*** Passage Section Begins ***
I'm not going to front: I'm not the biggest gamer--I haven't owned a console since the ps2 was new and my pc gaming hasn't been active since my graphic card became obsolete with the launch of the current Gen. I occasionally zone out on some mobile gaming though, I love the indie game community and the accessibility of simple retro games and platformers, and will get hooked on the occasional Android game - so when I started learning about Cryptocurrency it was natural for me to fall in love with dapps.
Who doesn't want to make money playing games? It's an idea so simple and easy you could make an app with nothing more than a randomized spinning wheel and the promise of prizes and find success. The gaming industry has long been a money pit for my generation (and each subsequent generation) and it is considered common for an average gamer to drop 60 on a current game, and then proceed to feed that number further by purchasing micro transactions, monthly fees, and updates. The half finished game has become an industry standard, most studios will release barely functioning platforms as an initial sale, not even bothering to fix bugs first. Why would they? Not only do they know you'll pay for the game a second time, they bank on it.
Where does this leave the player, once all is said and done? Do they have the opportunity to win that money back? To earn profits from involvement? What value did these investments return? If you are hoping for more than GameStop resale and clout points, and the time spent entertained, I'm afraid you are out of luck. Unless you are selling old rare games and imports you are almost always taking a %75 loss. I realize that fun is invaluable to the consumer, but no one has ever cashed in there game collection at the end of the day and been pleased with the transaction.
*** Passage Section Ends ***
*** Data extracts Section Begins ***
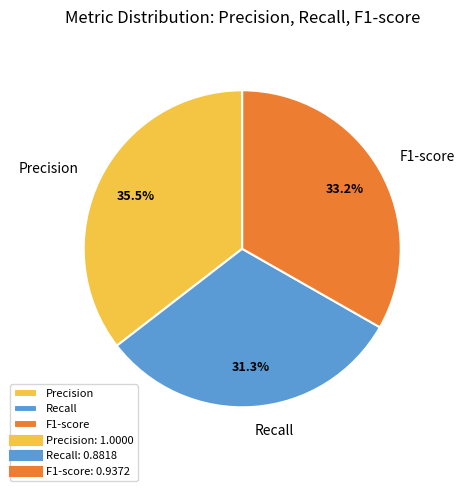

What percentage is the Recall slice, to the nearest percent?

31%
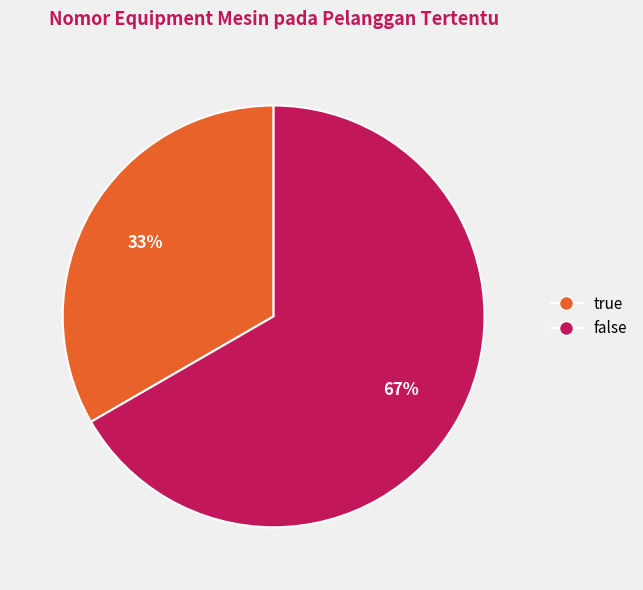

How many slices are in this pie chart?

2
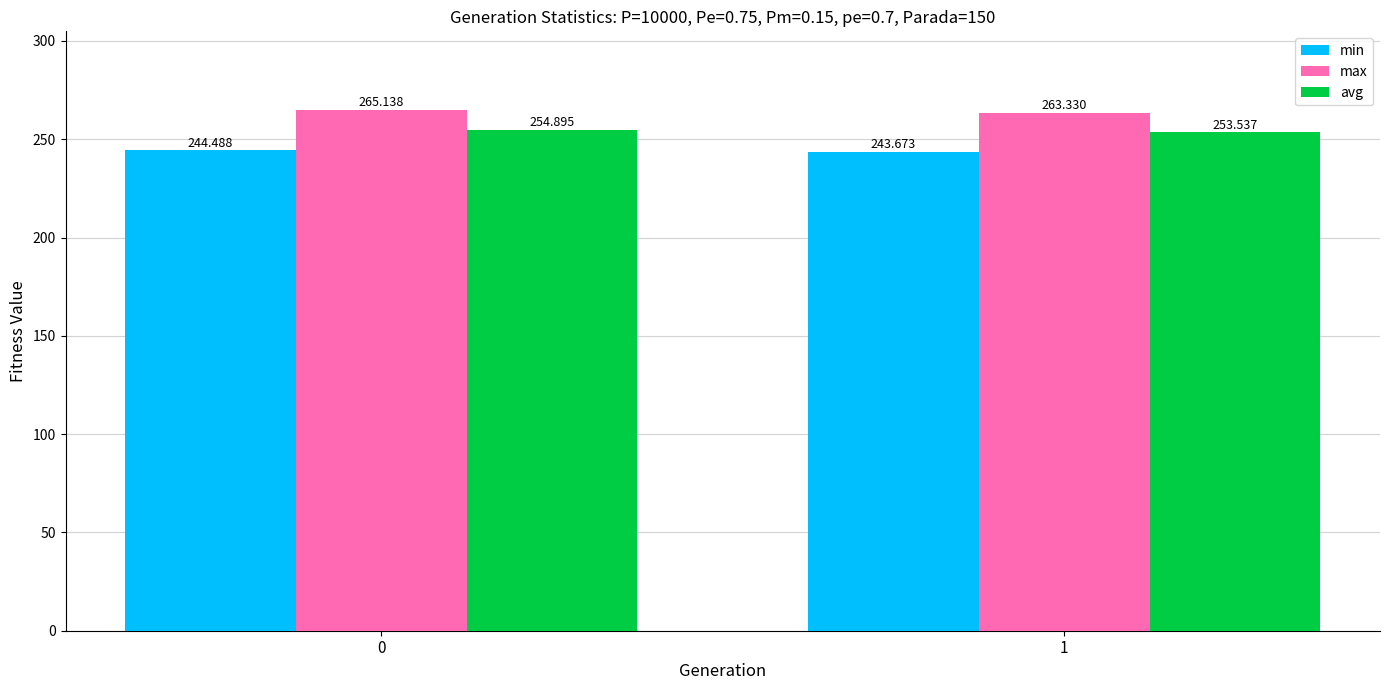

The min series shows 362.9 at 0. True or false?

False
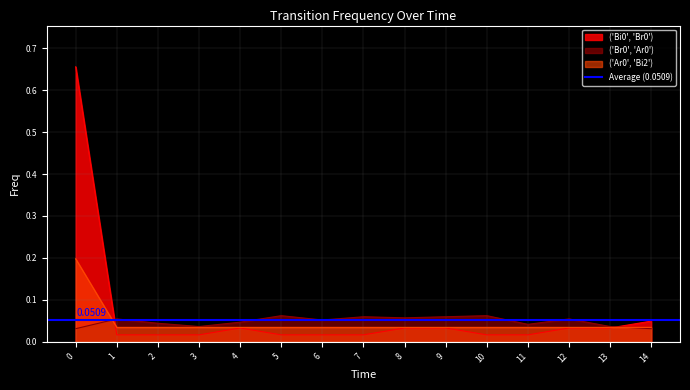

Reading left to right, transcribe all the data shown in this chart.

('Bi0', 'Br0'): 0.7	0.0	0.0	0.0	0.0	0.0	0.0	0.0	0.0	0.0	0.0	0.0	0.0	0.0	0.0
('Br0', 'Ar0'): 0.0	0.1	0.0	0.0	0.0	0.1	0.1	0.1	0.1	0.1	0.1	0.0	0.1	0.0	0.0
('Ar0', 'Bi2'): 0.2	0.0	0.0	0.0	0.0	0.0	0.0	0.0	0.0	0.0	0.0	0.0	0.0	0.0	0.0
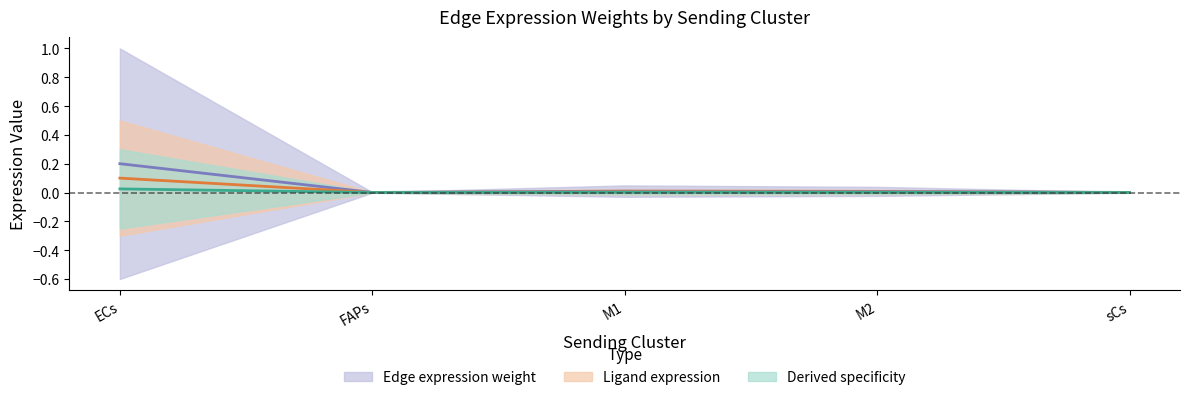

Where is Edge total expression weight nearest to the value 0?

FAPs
*** Data extracts Section Ends ***
*** Data extracts Section Begins ***
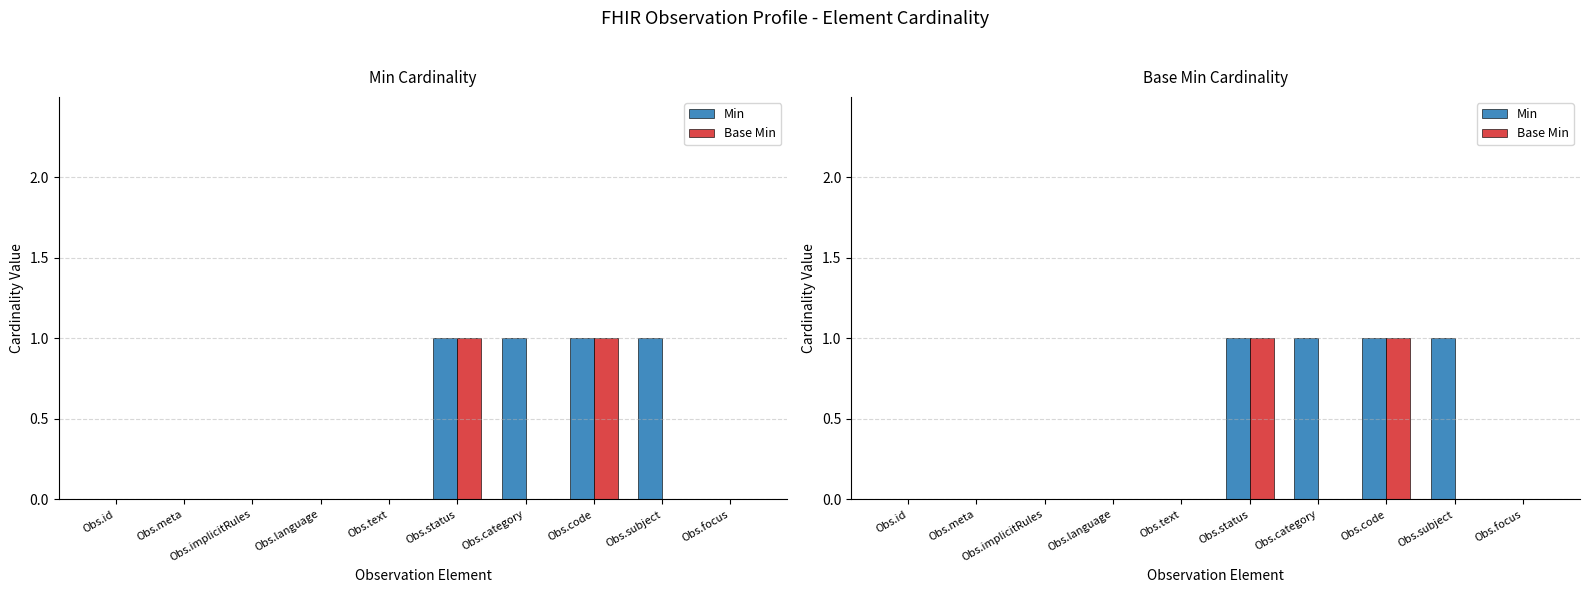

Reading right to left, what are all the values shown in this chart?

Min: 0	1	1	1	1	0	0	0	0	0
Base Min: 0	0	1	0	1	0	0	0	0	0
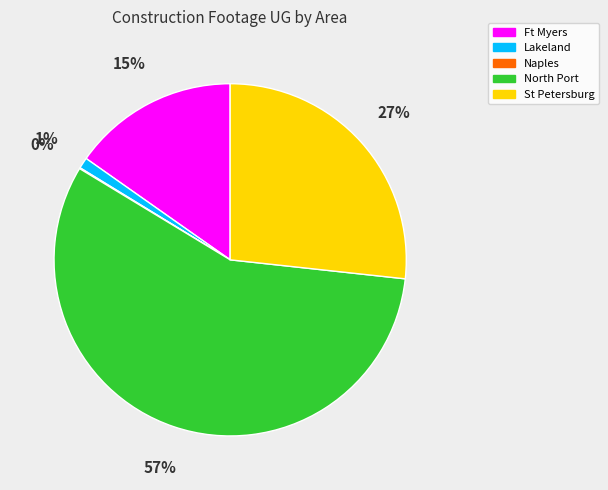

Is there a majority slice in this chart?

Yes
*** Data extracts Section Ends ***
*** Data extracts Section Begins ***
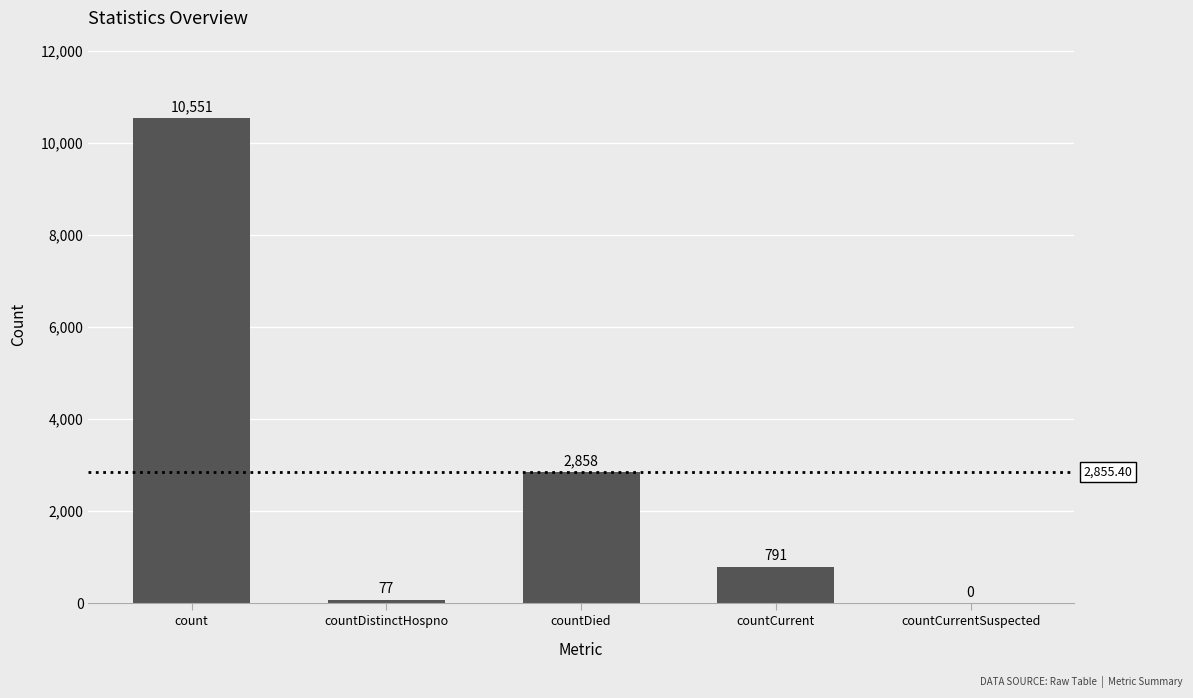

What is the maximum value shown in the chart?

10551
*** Data extracts Section Ends ***
_Tasks to complete_
**a)** Decide whether each statement agrees with the essay on gaming and dapps above. Answer yes or no for each, and quote the words of the essay that settle it.
(i) The writer has owned a game console since the PS2 was new.
(ii) The essay says it is common for an average gamer to spend 60 on a current game.
(iii) The essay says most studios fix bugs before a game's first release.
**b)** Carry the essay on gaming and dapps forward from its last sentence.

_Answers per task_
**a)**
(i) No: "I haven't owned a console since the ps2 was new"
(ii) Yes: "it is considered common for an average gamer to drop 60 on a current game"
(iii) No: "most studios will release barely functioning platforms as an initial sale, not even bothering to fix bugs first"

**b)**
Gaming doesn't have to be a money pit anymore
We have a normalizing Cryptocurrency community multiplying ideas and possibilities, creating sustainable business models and changing the way we think about and treat money. All the rules are changing, and gaming dapps, while still a relativity small market, threaten to take a slice of the pie away from big gaming, and then share a slice with the players by rewarding involvement, monetizing events and leaderboards, allowing investment level staking, nft ownership of items purchased or won complete with open markets, and most importantly turning our time into an asset. No longer are we customers, but in a sense, we have become employees. Games dont exist without players, and companies can't profit without the clout, involment, and investment of its users - the crypto Community has long taken strides in giving sustainable platforms to the gaming community, and there is finally a glimpse of the promise of major success.
All we are missing is gameplay.
Among the most popular and successful dapps on the market there is little to no skill or actual gameplay involved. You tap a button, manage some character stats, and control your items, sure, and you have the occasional animation that makes you feel as if you are playing a game, but skill is nearly unnecessary to obtain success. Even luck is a secondary function, as everything is given edge by the statistics and algorithm. So how do you win? What's the real commodity gamers bring to the game that separate the winners and losers?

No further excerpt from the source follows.